Brettkelly met the art star in Sudan, while the filmmaker was there working on a project on land mines. Beecroft had come because she read a brief article on Darfur in the New York Times.

"When I went I thought I was going to the Darfur area, but I wasn't really familiar with the south or west of Sudan," Beecroft recalls. "As soon as I landed -- because I was nursing my baby at home -- after all those hours of flying, I was in pain. I asked the bishop if he needed mother's milk, because I didn't want to waste the milk, and he handed me to the Sisters of Charity congregation and they brought me to three newborns. The twins and a baby girl. So then I spent two weeks nursing them and taking care of them. Sister Jacqueline kept telling me thank you for being here, and they called me 'the mother milk that comes from the sky,' literally the airplane."

Beecroft learns that the twins are not orphans, but have a father, who appears. The children's mother had died soon after their birth and he has quickly remarried. "I feel bad for the father," she says in the film. "I feel as if I'm stealing his children." But Beecroft persists. On camera she says, "I want them, but do I deserve them? I'm afraid of the judgment of the people, the bishop, the Dinkas, the world. Ah, here she is -- not that I'm important -- another white woman wanting something exotic."

Some thing. In one scene, Beecroft is shown rushing to photograph herself and the twins at the mission in Sudan, as Dinka women bang on the door of the church, upset because the twins are naked. In another, she is urging her photographer to hurry, hurry and get the shot. "Can we hide the window so they don't know we're taking pictures?" she hisses at her assistant. "We look like white monsters."

The film reveals that Beecroft's husband, Greg Durkin, thinks the adoption is a bad idea. The couple's relationship is fraying. He offers her a divorce. (The couple remain together, now in Los Angeles, where Durkin is vice president of research at Warner Bros. "I am living in a moment that is pretty hard," Beecroft says at Sundance. "But I want this family that I originally had and that was going to dissolve.")

She says she understood what her husband was saying -- that the twins were better off in Sudan with their own family, that Beecroft was often gone on long trips, her two young boys cared for by nannies. "I think that Greg, by interfering so passively aggressively, he made a better documentary, don't you think? He posed other questions," says Beecroft. "If it was an Angelina and Brad Pitt adoption story, where everybody is happy, that wouldn't have been very good. Society needed to hear no, no, maybe you shouldn't do that."
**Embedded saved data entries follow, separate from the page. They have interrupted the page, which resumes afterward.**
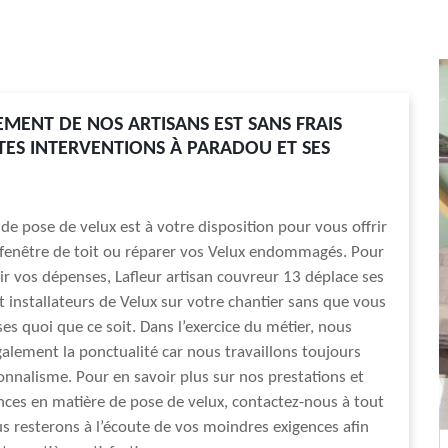
EMENT DE NOS ARTISANS EST SANS FRAIS
ES INTERVENTIONS À PARADOU ET SES
de pose de velux est à votre disposition pour vous offrir
fenêtre de toit ou réparer vos Velux endommagés. Pour
ir vos dépenses, Lafleur artisan couvreur 13 déplace ses
t installateurs de Velux sur votre chantier sans que vous
es quoi que ce soit. Dans l’exercice du métier, nous
alement la ponctualité car nous travaillons toujours
onnalisme. Pour en savoir plus sur nos prestations et
es en matière de pose de velux, contactez-nous à tout
resterons à l’écoute de vos moindres exigences afin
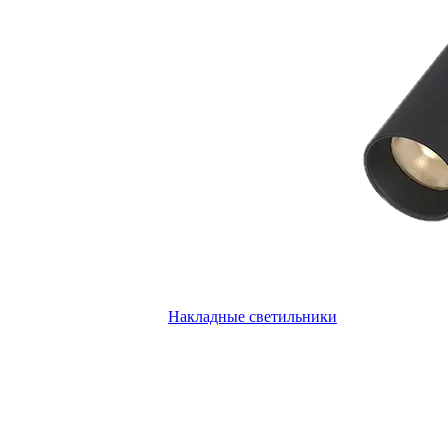
Накладные светильники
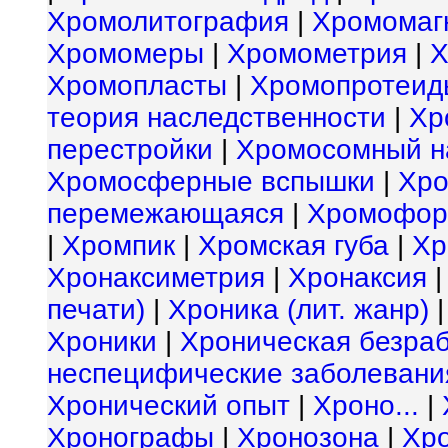
Хромолитография
|
Хромомаг
Хромомеры
|
Хромометрия
|
Х
Хромопласты
|
Хромопротеид
теория наследственности
|
Хр
перестройки
|
Хромосомный н
Хромосферные вспышки
|
Хро
перемежающаяся
|
Хромофо
|
Хромпик
|
Хромская губа
|
Хр
Хронаксиметрия
|
Хронаксия
печати)
|
Хроника (лит. жанр)
Хроники
|
Хроническая безра
неспецифические заболевани
Хронический опыт
|
Хроно...
|
Хронографы
|
Хронозона
|
Хр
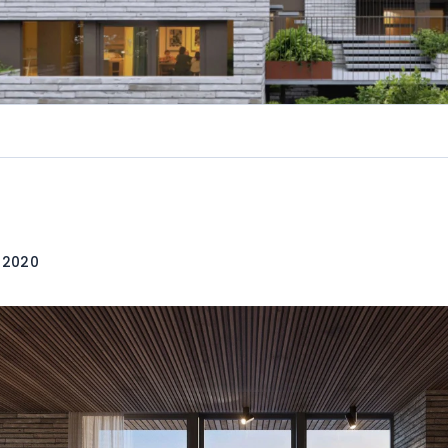
. 2020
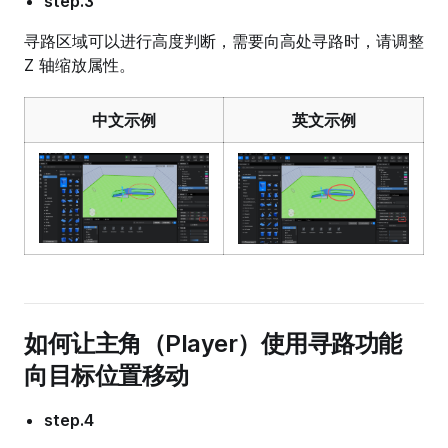
step.3
寻路区域可以进行高度判断，需要向高处寻路时，请调整
Z 轴缩放属性。
中文示例
英文示例
如何让主角（Player）使用寻路功能
向目标位置移动
step.4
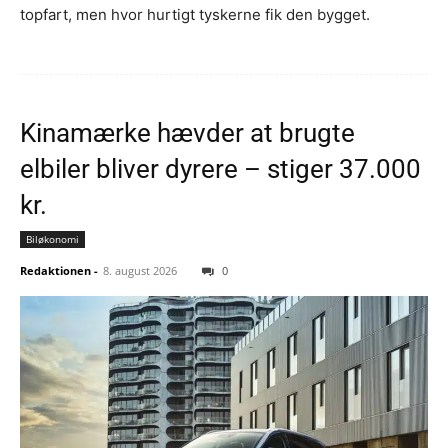
topfart, men hvor hurtigt tyskerne fik den bygget.
Kinamærke hævder at brugte
elbiler bliver dyrere – stiger 37.000
kr.
Biløkonomi
Redaktionen
-
8. august 2026
0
Eventually Beecroft abandons her attempt to adopt the twins. Asked if any good came of all this, Beecroft mentions that she gave the family of the twins two cows and a bicycle. She quickly says, "This is nothing." Why did she take the pictures? "I felt the urge to do them when I realized I couldn't adopt them. I needed to have this image, as a surrogate, but for me it's only the beginning," Beecroft says. "I'm working on a book on it, on a documentary, that is not a documentary like this documentary, but like an artist's notebook but I feel like I'm just at the beginning of it."

Beecroft says, "Sudan is a microcosm of Africa and of the blacks in the world, and I know it is presumptuous of me to take this subject under my wing, but I actually want to. It is my interest now."
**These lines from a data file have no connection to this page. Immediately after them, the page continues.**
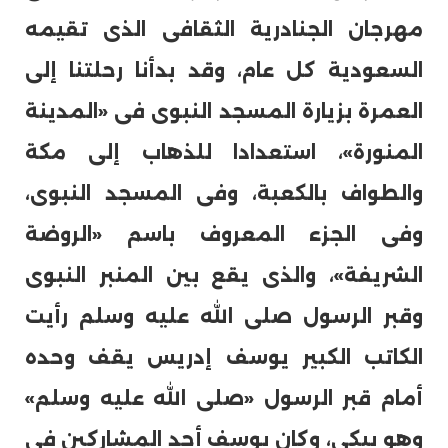
مهرجان الجنادرية الثقافى الذى تقيمه
السعودية كل عام، وقد بدأنا رحلتنا إلى
العمرة بزيارة المسجد النبوى فى «المدينة
المنورة»، استعدادا للذهاب إلى مكة
والطواف بالكعبة، وفى المسجد النبوى،
وفى الجزء المعروف باسم «الروضة
الشريفة»، والذى يقع بين المنبر النبوى
وقبر الرسول صلى الله عليه وسلم رأيت
الكاتب الكبير يوسف إدريس يقف وحده
أمام قبر الرسول «صلى الله عليه وسلم»
وهو يبكى، وكان يوسف أحد المشاركين فى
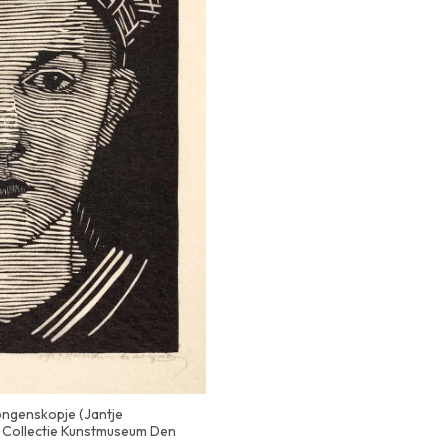
ongenskopje (Jantje
. Collectie Kunstmuseum Den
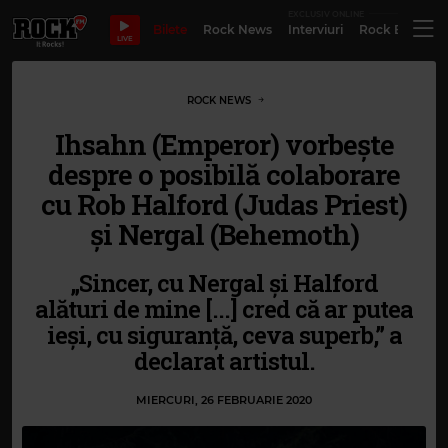
EXCLUSIV ONLINE
Bilete
Rock News
Interviuri
Rock Evergre
LIVE
ROCK NEWS
Ihsahn (Emperor) vorbește
despre o posibilă colaborare
cu Rob Halford (Judas Priest)
și Nergal (Behemoth)
„Sincer, cu Nergal și Halford
alături de mine [...] cred că ar putea
ieși, cu siguranță, ceva superb,” a
declarat artistul.
MIERCURI, 26 FEBRUARIE 2020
What does the filmmaker think? "Often these children aren't really orphans," says Brettkelly. "What else can we do in these communities so these people can support and help their own children?" Instead of just whisking them off to the West. "It's a tricky subject. But as citizens of the privileged world, we need to think about it."

Beecroft smiles, her face a pale moon. She says, "I really enjoyed this criticism. It is what I work for. I want people to exercise their thoughts, and I provoke with this image. Because the image was intentional also, not only a souvenir. But it had an intent to provoke. So I was happy with this reaction. That is part of my work. To create a little bit of irritation for the audience."